Nigeria : la mort du président Yar’Adua ouvre une succession à haut risque

Le président intérimaire du Nigeria, Goodluck Jonathan, a prêté serment jeudi pour succéder à Umaru Yar’Adua à la tête de l’Etat. Ce dernier est décédé mercredi, à l’âge de 58 ans, des suites de problèmes cardiaques. Le président défunt devait être enterré aujourd’hui dans l’Etat de Katsina (nord au pays) d’où il est originaire. Les tensions au sein du parti au pouvoir, le Parti démocratique du Peuple (PDP), annoncent une succession difficile.

Le président du Nigeria Umaru Yar’Adua est décédé mercredi à l’âge de 58 ans des suites d’une longue maladie. Hospitalisé en novembre en Arabie saoudite durant des semaines puis revenu au Nigeria en février, il était dans l’incapacité d’exercer ses fonctions. Le président intérimaire Goodluck Jonathan, en poste depuis le 9 février, a prêté serment jeudi pour succéder lui à la tête de l’Etat. L’enterrement Umaru Yar’Adua est également prévu aujourd’hui jeudi dans l’Etat de Katsina (nord au pays) d’où il est originaire, a indiqué un officiel nigérian. Sept jours de deuil national ont en outre été décrétés.
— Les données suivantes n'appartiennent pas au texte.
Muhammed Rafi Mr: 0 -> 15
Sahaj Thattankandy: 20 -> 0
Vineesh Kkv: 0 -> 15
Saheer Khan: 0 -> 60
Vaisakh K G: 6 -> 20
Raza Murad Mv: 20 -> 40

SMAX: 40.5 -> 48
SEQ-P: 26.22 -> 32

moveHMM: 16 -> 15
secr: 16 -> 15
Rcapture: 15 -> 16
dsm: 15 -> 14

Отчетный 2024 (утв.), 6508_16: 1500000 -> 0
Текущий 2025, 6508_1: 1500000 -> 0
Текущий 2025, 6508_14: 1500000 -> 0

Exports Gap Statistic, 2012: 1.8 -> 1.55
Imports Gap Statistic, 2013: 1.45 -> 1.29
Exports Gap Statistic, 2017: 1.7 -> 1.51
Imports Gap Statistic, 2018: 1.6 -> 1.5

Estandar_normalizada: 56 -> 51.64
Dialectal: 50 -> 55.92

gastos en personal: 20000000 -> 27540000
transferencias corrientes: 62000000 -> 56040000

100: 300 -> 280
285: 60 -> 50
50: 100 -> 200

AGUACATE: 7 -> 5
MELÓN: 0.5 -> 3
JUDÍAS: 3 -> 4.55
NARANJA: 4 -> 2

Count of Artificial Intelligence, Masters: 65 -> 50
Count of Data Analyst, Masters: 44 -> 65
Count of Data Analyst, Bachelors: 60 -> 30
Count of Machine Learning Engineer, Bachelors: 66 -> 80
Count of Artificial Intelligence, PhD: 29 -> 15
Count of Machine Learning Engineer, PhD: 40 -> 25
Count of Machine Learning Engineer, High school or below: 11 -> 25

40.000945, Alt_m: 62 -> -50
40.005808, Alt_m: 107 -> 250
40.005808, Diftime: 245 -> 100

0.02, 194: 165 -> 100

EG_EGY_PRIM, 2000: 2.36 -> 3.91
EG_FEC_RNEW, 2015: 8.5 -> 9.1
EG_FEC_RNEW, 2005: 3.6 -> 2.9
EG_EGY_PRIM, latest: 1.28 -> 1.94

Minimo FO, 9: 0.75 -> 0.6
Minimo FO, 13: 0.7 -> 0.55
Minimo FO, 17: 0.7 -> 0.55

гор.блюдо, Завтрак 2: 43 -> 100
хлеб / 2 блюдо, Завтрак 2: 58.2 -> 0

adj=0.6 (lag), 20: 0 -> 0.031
« La nation est en deuil « 

« La nation est en deuil et je suis sûr que le monde aussi est en deuil avec nous ce soir », a déclaré Goodluck Jonathan à l’annonce du décès du président Yar’Adua mercredi. Des chefs d’Etat occidentaux, le président américain Barack Obama a été le premier à réagir à cette nouvelle. «Nous nous souviendrons avec respect de la profonde intégrité personnelle du président Yar’Adua et de son profond engagement pour le service public, ainsi que de sa croyance passionnée dans l’immense potentiel et le brillant avenir de 150 millions de Nigérians », a-t-il affirmé dans un message de condoléances.

L’état de santé du président Yar’Adua était un secret si bien gardé que le président par intérim Goodluck Jonathan dût reconnaître publiquement n’avoir même pas été autorisé par son épouse Turai Yar’Adua à lui rendre visite. De santé fragile, il avait effectué au moins quatre séjours de soins depuis son élection. Ancien professeur de chimie, M. Yar’Adua avait succédé en 2007 à Olusegun Obasanjo à la tête du pays à l’issue d’élections porteuses d’espoir dans un pays gangréné par la corruption et les coups d’Etat à répétition. Même si des irrégularités avaient été relevées, c’était la première fois dans l’histoire du Nigeria qu’un civil succédait démocratiquement à un autre civil à la tête du pays. Mais à l’euphorie démocratique finit par succéder la désillusion. Umaru Yar’Adua n’a pas été assez ferme dans la lutte contre la corruption, comme il n’est pas parvenu à stopper les violences dans la région pétrolière du delta ni à apaiser les tensions entre les musulmans et les chrétiens.

Selon un règlement interne du parti au pouvoir, le Parti démocratique du Peuple (PDP), le président élu doit être choisi pour un second mandat, soit huit ans, en alternance entre le nord et le sud de la fédération. Goodluck Jonathan, ancien gouverneur issu du sud pétrolier, ne devrait donc pas être le prochain candidat. Mais au sein du parti, la bataille fait depuis février rage pour la succession de Yar’Adua. Les tensions sont telles que le président par intérim a dû hausser fin avril le ton contre ses pairs du PDP, leur enjoignant de « serrer les rangs » plutôt que d’étaler les dissensions du parti, relève leparisien.fr. Le mandat de Goodluck Jonathan, qui devrait rester en poste jusqu’aux élections d’avril 2011, s’annonce difficile. Ces derniers mois, des affrontements interreligieux ont fait des centaines de morts dans le centre du pays tandis qu’au sud les rebelles ont repris leurs attaques contre les installations pétrolières.